2. a. Carry out a dominating row analysis for the game against Nature shown below:

b. Which action by Row would represent a best/worst action?

c. Write down the Regret Matrix associated with the game against Nature below and determine which action would minimize the maximum regret.

You-Row\Nature I II III IV
1 7 -4 5 -1
2 -2 2 3 2
3 5 -6 1 -3
4 2 13 0 -5

d. If you personally were required to play this game against Nature, which row action would you take and explain your reason why.

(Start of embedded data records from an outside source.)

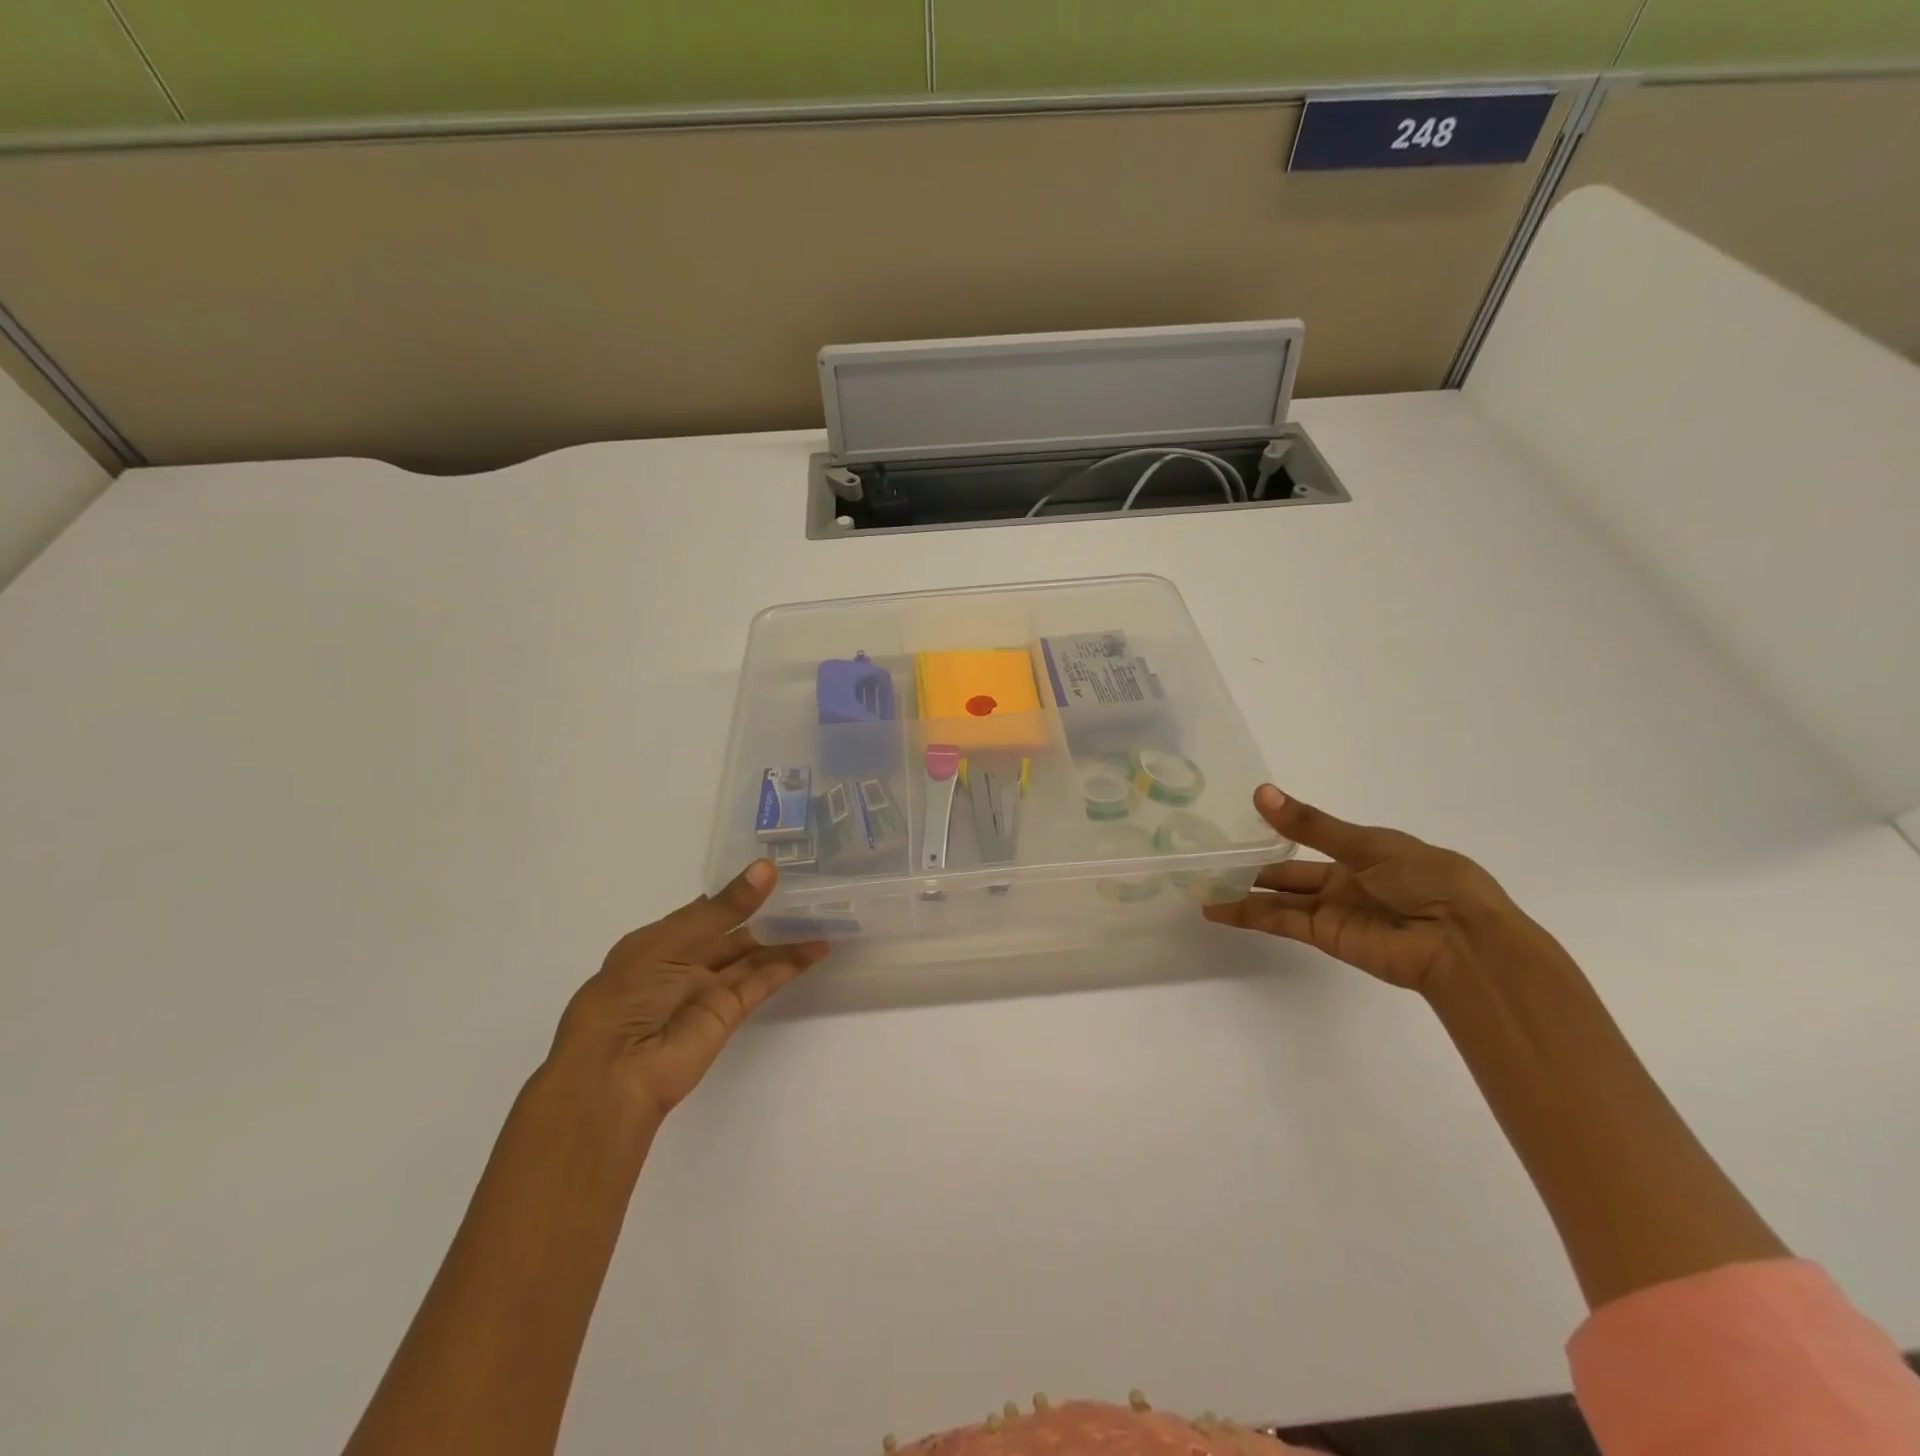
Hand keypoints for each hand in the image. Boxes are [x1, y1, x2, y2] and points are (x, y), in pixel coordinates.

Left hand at [548, 861, 828, 1123]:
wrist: (616, 1069)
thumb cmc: (630, 992)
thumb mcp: (673, 940)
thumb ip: (726, 908)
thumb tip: (768, 868)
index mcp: (660, 940)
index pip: (706, 911)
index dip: (738, 892)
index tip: (775, 872)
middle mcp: (684, 963)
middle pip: (733, 934)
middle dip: (766, 915)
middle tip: (808, 893)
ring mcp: (707, 990)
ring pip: (752, 958)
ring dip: (785, 940)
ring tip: (823, 918)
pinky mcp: (728, 1015)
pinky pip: (761, 983)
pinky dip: (788, 966)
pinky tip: (815, 949)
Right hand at [1203, 785, 1528, 995]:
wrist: (1461, 941)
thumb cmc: (1428, 879)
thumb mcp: (1370, 843)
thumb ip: (1311, 825)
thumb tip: (1261, 793)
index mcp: (1364, 852)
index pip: (1311, 838)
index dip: (1277, 831)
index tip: (1239, 823)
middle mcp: (1346, 881)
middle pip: (1288, 873)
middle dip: (1252, 867)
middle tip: (1210, 859)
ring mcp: (1334, 910)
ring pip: (1278, 899)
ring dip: (1242, 894)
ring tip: (1202, 885)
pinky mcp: (1326, 937)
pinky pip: (1281, 921)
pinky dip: (1249, 916)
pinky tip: (1217, 908)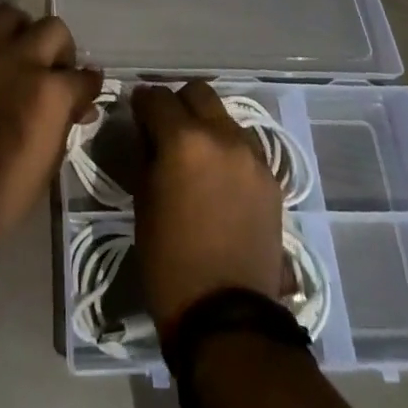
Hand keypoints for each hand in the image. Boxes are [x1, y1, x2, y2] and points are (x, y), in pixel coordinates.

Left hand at [0, 4, 104, 237]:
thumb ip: (63, 124)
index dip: (88, 86)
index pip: (85, 76)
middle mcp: (21, 59)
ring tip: (14, 54)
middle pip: (54, 28)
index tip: (84, 94)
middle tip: (51, 70)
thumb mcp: (47, 163)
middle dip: (60, 49)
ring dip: (19, 32)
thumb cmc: (1, 189)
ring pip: (10, 14)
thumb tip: (77, 107)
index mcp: (50, 91)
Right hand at [130, 81, 284, 331]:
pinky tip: (219, 179)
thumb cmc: (168, 258)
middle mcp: (222, 136)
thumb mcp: (142, 198)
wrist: (226, 315)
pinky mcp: (271, 179)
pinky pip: (245, 147)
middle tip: (166, 128)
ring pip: (225, 117)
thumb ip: (147, 152)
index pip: (156, 96)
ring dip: (207, 126)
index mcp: (183, 139)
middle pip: (197, 93)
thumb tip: (148, 130)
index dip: (142, 102)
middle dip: (178, 103)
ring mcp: (252, 156)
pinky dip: (228, 151)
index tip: (136, 114)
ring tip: (196, 156)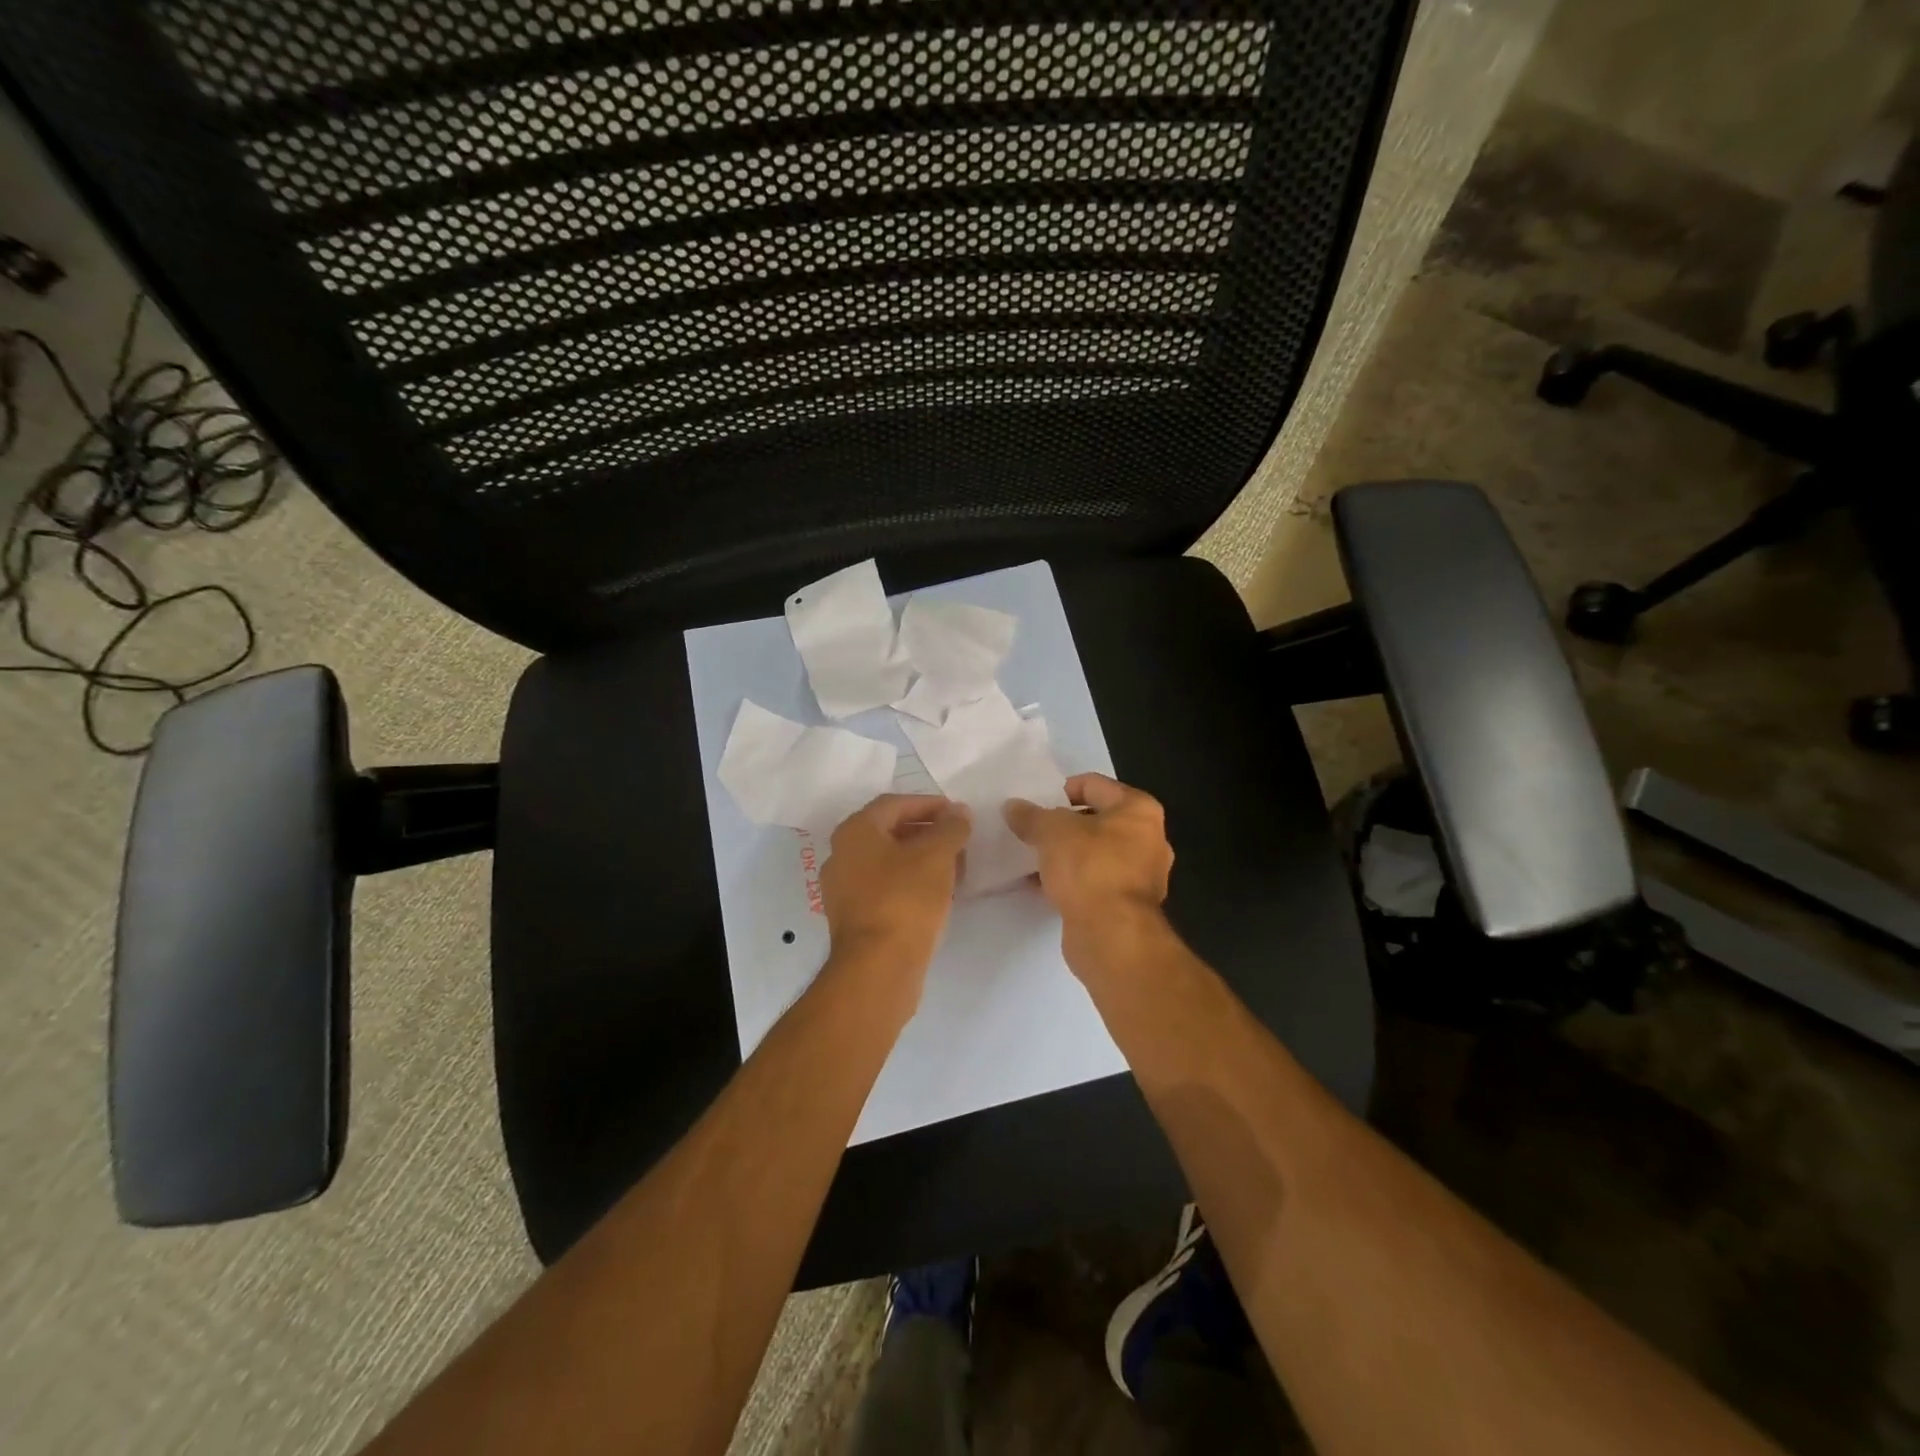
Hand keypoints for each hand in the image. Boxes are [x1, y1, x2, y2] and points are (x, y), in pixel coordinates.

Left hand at [820, 794, 971, 994]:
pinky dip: (910, 883)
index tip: (957, 813)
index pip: (895, 803)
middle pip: (889, 832)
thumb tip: (958, 812)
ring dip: (921, 859)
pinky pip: (885, 888)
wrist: (878, 968)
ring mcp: (843, 888)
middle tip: (958, 839)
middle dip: (927, 832)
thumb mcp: (937, 856)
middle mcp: (841, 854)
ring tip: (954, 867)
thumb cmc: (905, 900)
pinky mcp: (853, 918)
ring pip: (888, 862)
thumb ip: (951, 828)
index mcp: (855, 831)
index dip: (929, 804)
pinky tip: (937, 894)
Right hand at [1004, 774, 1173, 955]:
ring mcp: (1141, 875)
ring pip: (1094, 853)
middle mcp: (1148, 838)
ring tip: (1032, 857)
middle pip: (1096, 820)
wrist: (1112, 935)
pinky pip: (1094, 881)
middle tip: (1031, 830)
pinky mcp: (1128, 905)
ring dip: (1065, 854)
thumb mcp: (1051, 832)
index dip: (1061, 790)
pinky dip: (1071, 879)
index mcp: (1138, 810)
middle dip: (1062, 825)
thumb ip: (1030, 816)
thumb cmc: (1089, 867)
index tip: (1034, 804)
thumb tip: (1012, 807)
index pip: (1094, 785)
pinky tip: (1041, 885)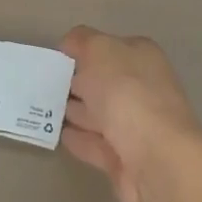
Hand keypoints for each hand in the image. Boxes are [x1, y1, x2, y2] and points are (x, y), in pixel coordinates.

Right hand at [59, 26, 201, 201]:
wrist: (157, 159)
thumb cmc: (127, 93)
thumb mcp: (99, 50)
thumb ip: (82, 41)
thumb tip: (70, 44)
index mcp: (142, 57)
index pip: (109, 47)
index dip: (83, 50)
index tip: (55, 59)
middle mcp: (142, 88)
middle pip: (104, 81)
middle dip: (77, 82)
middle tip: (44, 85)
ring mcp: (136, 126)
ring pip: (100, 114)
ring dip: (75, 111)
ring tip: (45, 110)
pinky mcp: (126, 160)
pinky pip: (97, 144)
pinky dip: (80, 139)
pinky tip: (59, 135)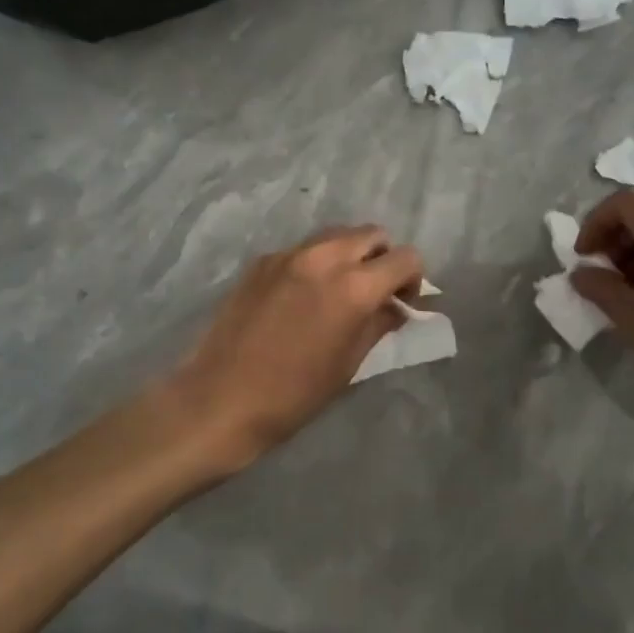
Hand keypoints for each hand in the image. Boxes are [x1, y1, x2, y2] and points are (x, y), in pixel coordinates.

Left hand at [171, 226, 423, 469]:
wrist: (221, 398)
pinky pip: (303, 249)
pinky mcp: (262, 261)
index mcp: (354, 287)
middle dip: (382, 258)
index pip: (405, 258)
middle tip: (376, 291)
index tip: (404, 301)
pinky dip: (317, 262)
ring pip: (336, 235)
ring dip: (350, 254)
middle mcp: (324, 257)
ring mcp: (289, 255)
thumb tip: (397, 306)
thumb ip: (379, 323)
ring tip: (340, 290)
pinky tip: (303, 296)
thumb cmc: (294, 394)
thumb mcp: (349, 363)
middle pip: (371, 234)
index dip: (413, 278)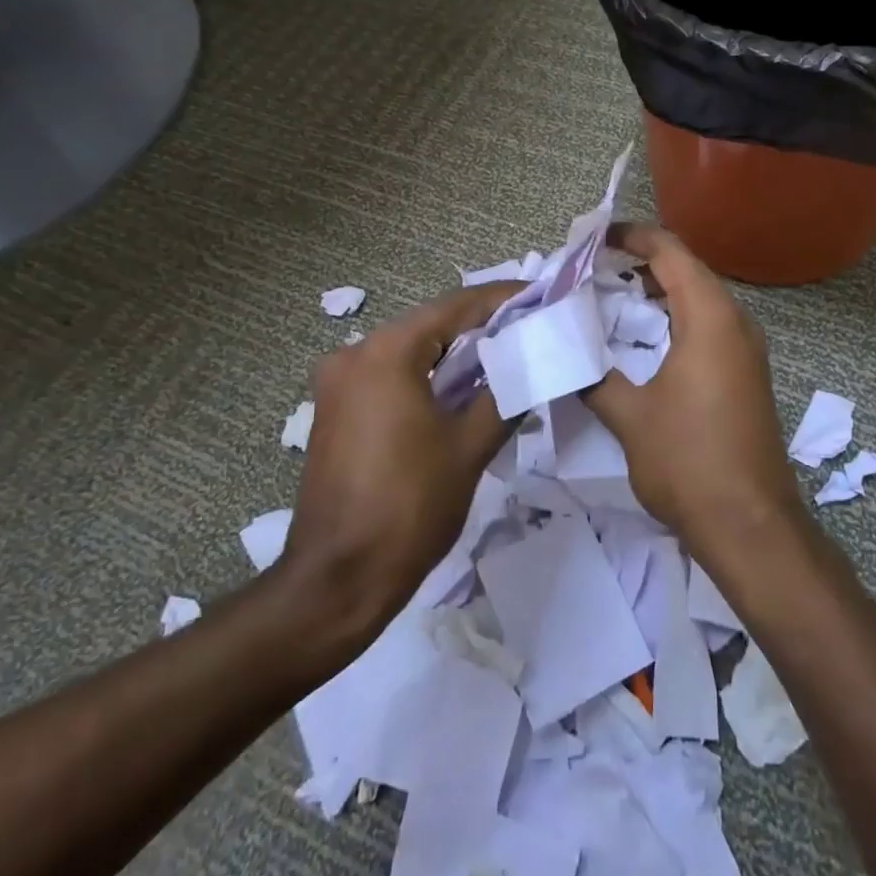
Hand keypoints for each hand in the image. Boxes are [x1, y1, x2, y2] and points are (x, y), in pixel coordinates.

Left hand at [280, 282, 522, 632]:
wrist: (337, 580)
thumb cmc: (409, 508)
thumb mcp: (469, 447)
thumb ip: (505, 394)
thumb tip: (532, 365)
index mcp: (386, 352)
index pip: (456, 307)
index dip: (502, 299)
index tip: (540, 295)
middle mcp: (354, 354)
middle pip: (430, 325)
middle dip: (481, 326)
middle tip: (529, 328)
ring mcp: (338, 382)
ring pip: (410, 350)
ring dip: (454, 353)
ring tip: (506, 357)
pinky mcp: (335, 410)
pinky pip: (390, 375)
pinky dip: (426, 375)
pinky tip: (461, 389)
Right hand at [584, 223, 805, 565]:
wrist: (751, 525)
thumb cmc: (689, 461)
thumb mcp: (630, 416)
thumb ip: (594, 376)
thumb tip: (566, 355)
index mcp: (710, 317)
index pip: (671, 252)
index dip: (632, 237)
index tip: (594, 239)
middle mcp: (736, 322)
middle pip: (687, 271)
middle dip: (640, 263)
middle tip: (592, 270)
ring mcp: (746, 349)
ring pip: (699, 299)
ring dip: (658, 292)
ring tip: (611, 298)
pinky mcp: (746, 374)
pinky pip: (708, 326)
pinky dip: (674, 319)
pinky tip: (644, 340)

3. Given the 2x2 zero-sum game matrix below where a, b, c, and d represent positive real numbers and the matrix is such that there are no dominating rows or columns and no saddle point. (Payoffs from Row's perspective.)

  Column I Column II
Row 1 a -b
Row 2 -c d

a. A student in your class claims that if a + b = c + d then the game is "fair." Do you agree? If not, explain why.

b. What is the condition (conditions) on the values a, b, c, and d (subject to no dominating rows, columns or saddle point) that will make this game fair? Can you state the condition(s) you find in "easy" terms?